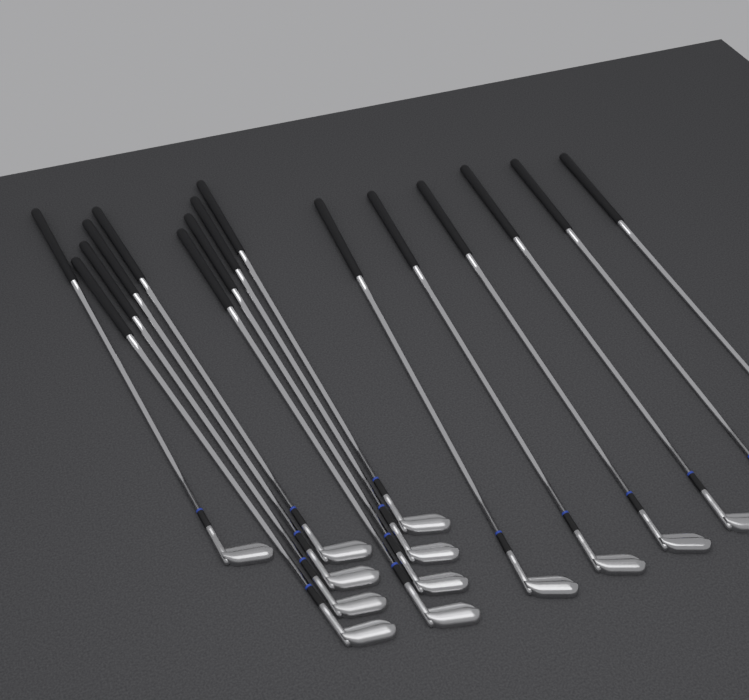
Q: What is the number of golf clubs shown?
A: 15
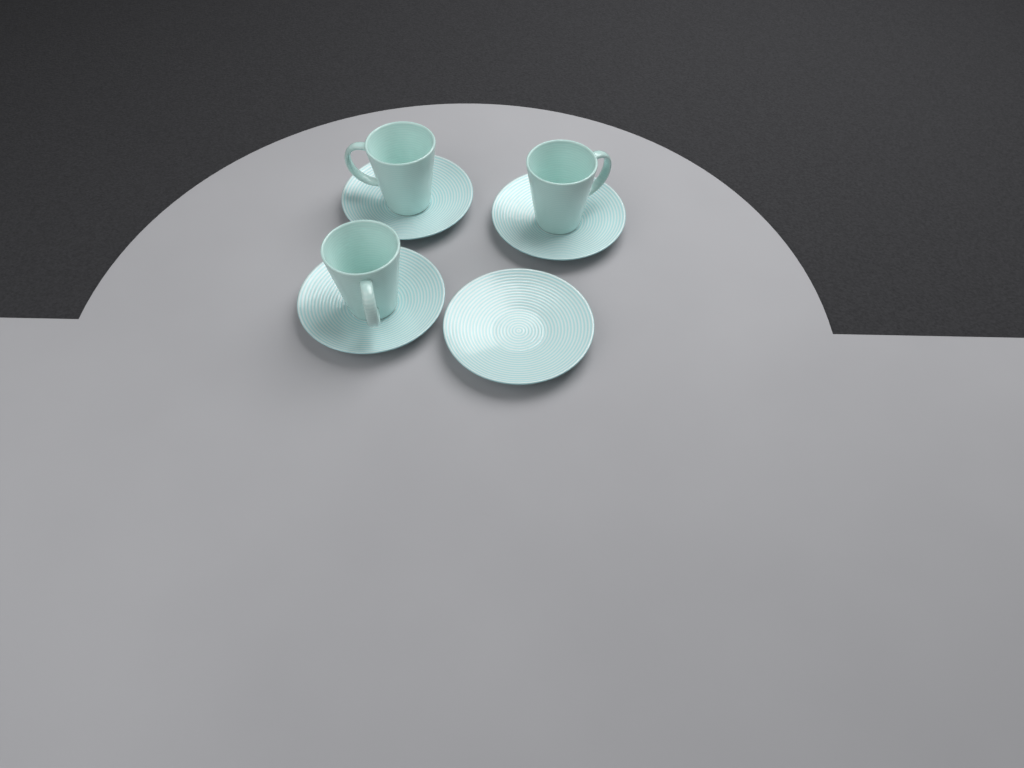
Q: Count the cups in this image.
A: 3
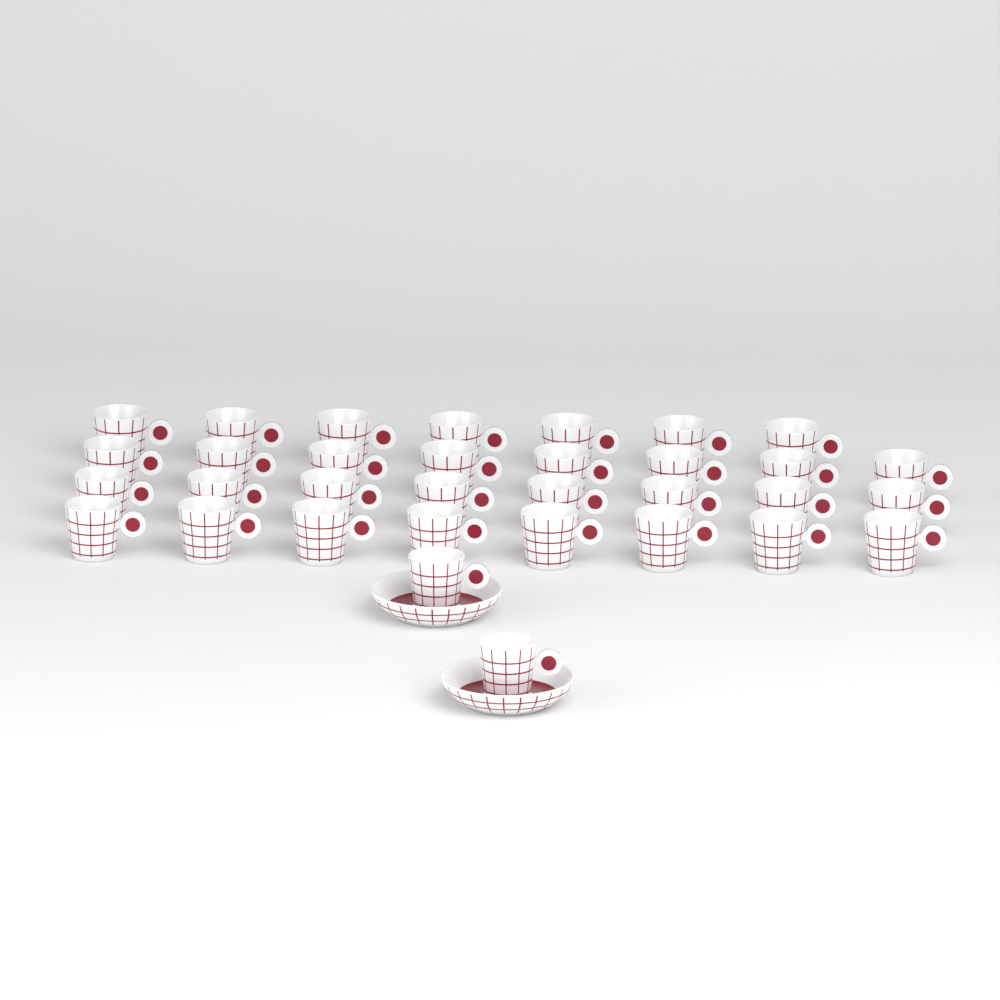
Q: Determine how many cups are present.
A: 33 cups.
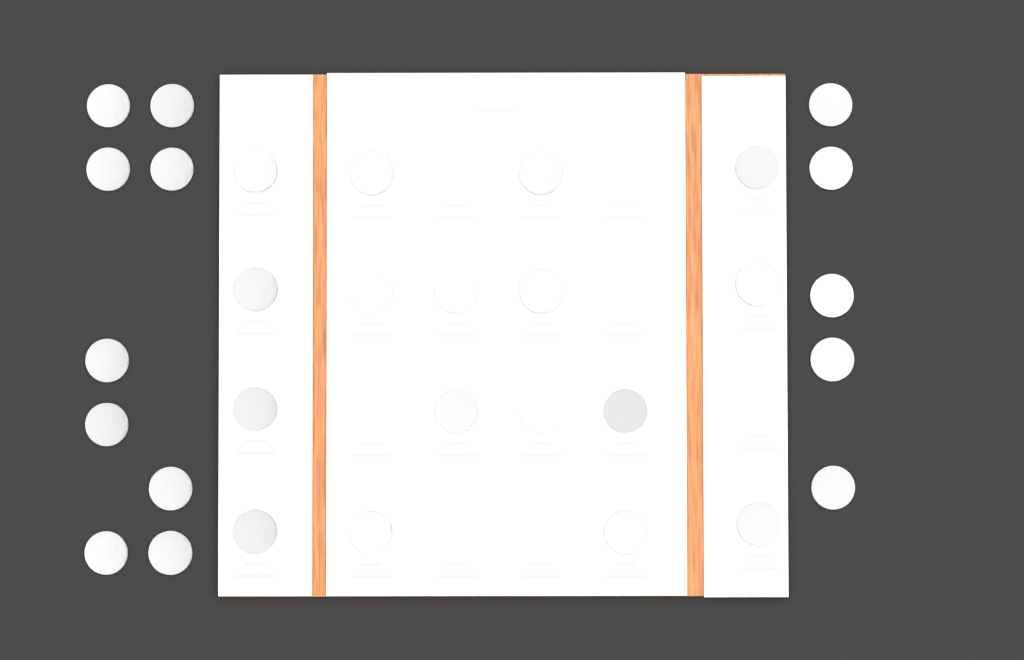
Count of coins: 31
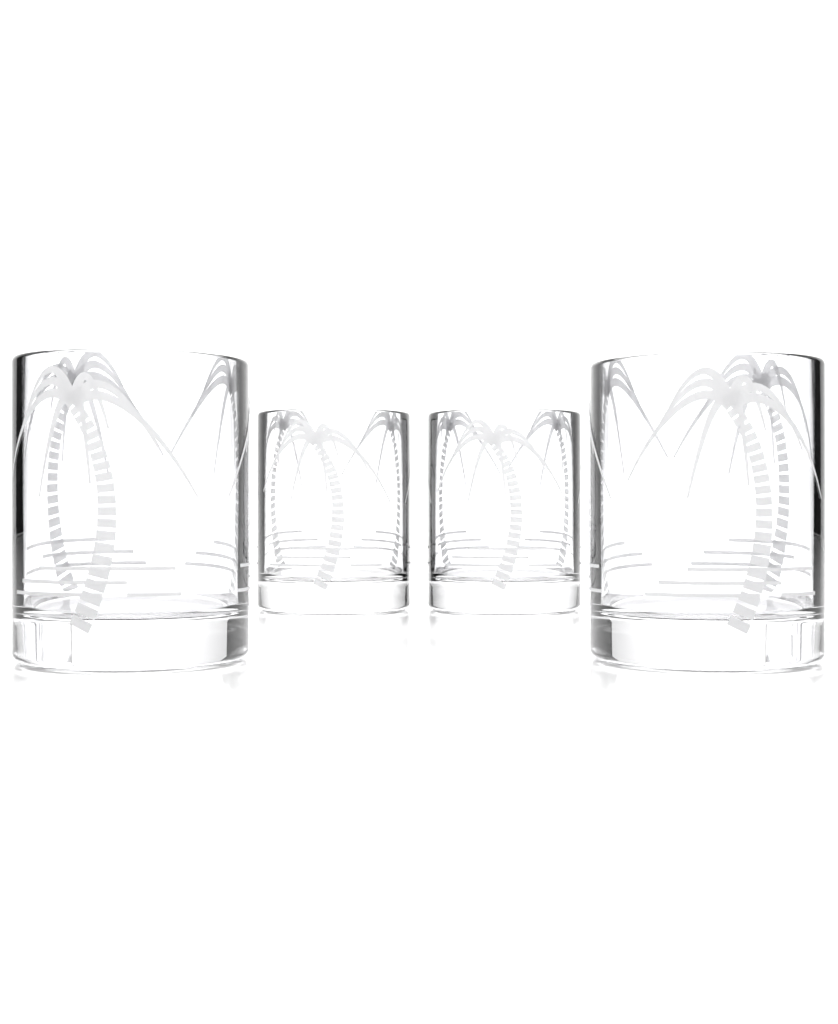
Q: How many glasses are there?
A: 4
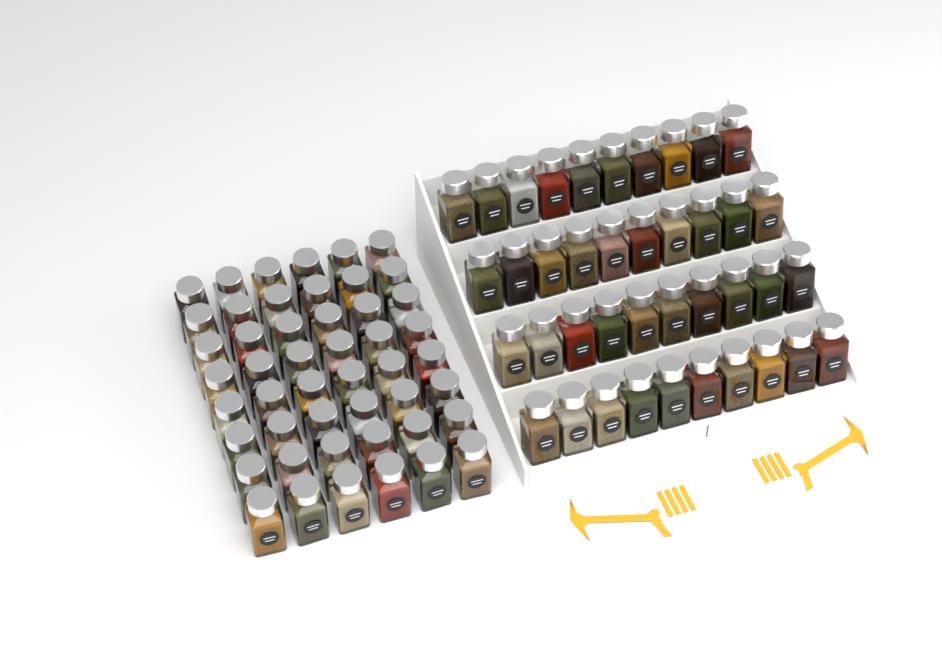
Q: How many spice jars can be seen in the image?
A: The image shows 88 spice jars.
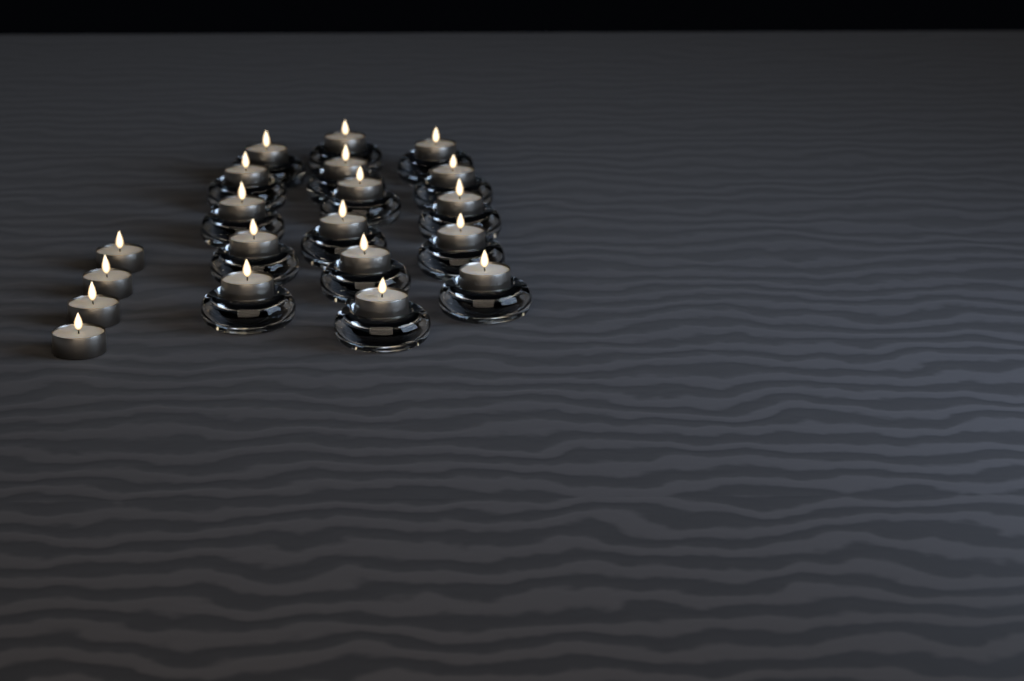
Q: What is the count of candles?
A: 20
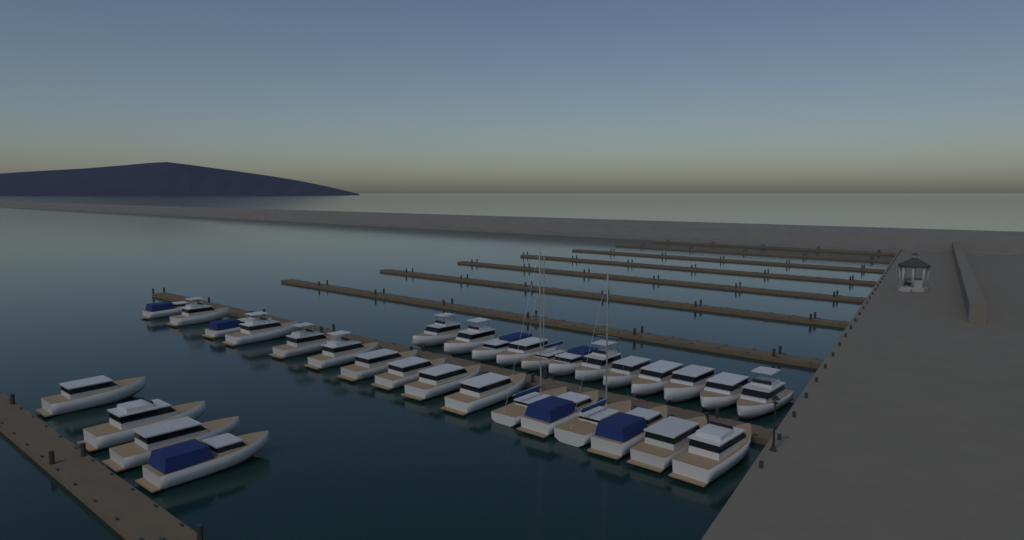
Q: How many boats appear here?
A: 32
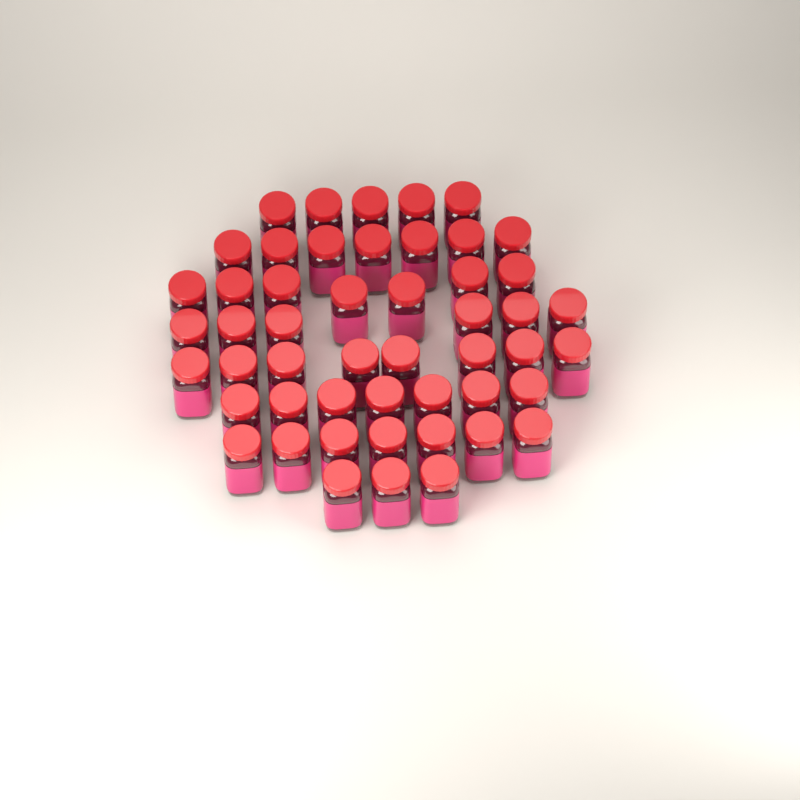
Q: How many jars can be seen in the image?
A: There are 50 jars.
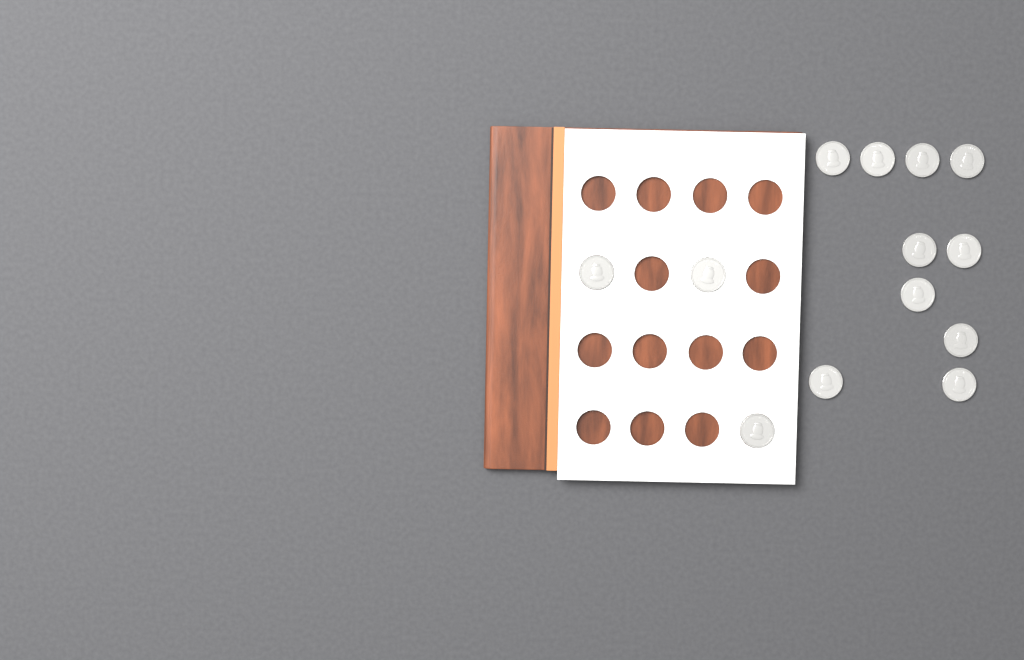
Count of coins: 13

------------

• _TASK DIRECTIONS_
Reproduce every line of the entries above word for word, leaving out the pictures.

• _SOLVED PROBLEM_
Q: What is the number of golf clubs shown?
A: 15
Q: Count the cups in this image.
A: 3
Q: Determine how many cups are present.
A: 33 cups.
Count of coins: 31
Q: How many glasses are there?
A: 4
Q: How many spice jars can be seen in the image?
A: The image shows 88 spice jars.
Q: What is the count of candles?
A: 20
Q: How many boats appear here?
A: 32
Q: How many jars can be seen in the image?
A: There are 50 jars.
Count of coins: 13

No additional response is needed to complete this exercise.